> **Task directions**: In your copy, repeat the records exactly and leave out the pictures.
START Supplied data
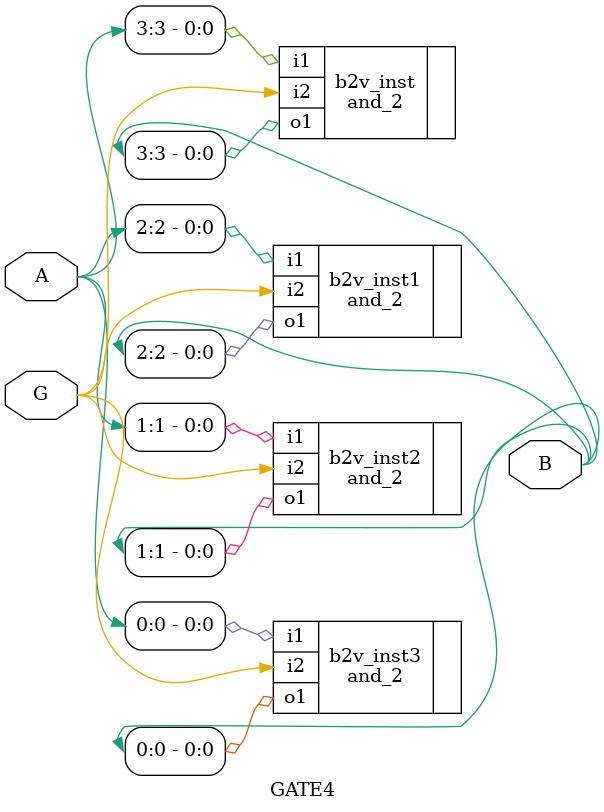
<source format=v>


module GATE4(
	G,
	A,
	B
);


input wire	G;
input wire	[3:0] A;
output wire	[3:0] B;






and_2	b2v_inst(
	.i1(A[3]),
	.i2(G),
	.o1(B[3]));


and_2	b2v_inst1(
	.i1(A[2]),
	.i2(G),
	.o1(B[2]));


and_2	b2v_inst2(
	.i1(A[1]),
	.i2(G),
	.o1(B[1]));


and_2	b2v_inst3(
	.i1(A[0]),
	.i2(G),
	.o1(B[0]));


endmodule

</source>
END Supplied data
> **Worked solution**:
<source format=v>


module GATE4(
	G,
	A,
	B
);


input wire	G;
input wire	[3:0] A;
output wire	[3:0] B;






and_2	b2v_inst(
	.i1(A[3]),
	.i2(G),
	.o1(B[3]));


and_2	b2v_inst1(
	.i1(A[2]),
	.i2(G),
	.o1(B[2]));


and_2	b2v_inst2(
	.i1(A[1]),
	.i2(G),
	.o1(B[1]));


and_2	b2v_inst3(
	.i1(A[0]),
	.i2(G),
	.o1(B[0]));


endmodule

</source>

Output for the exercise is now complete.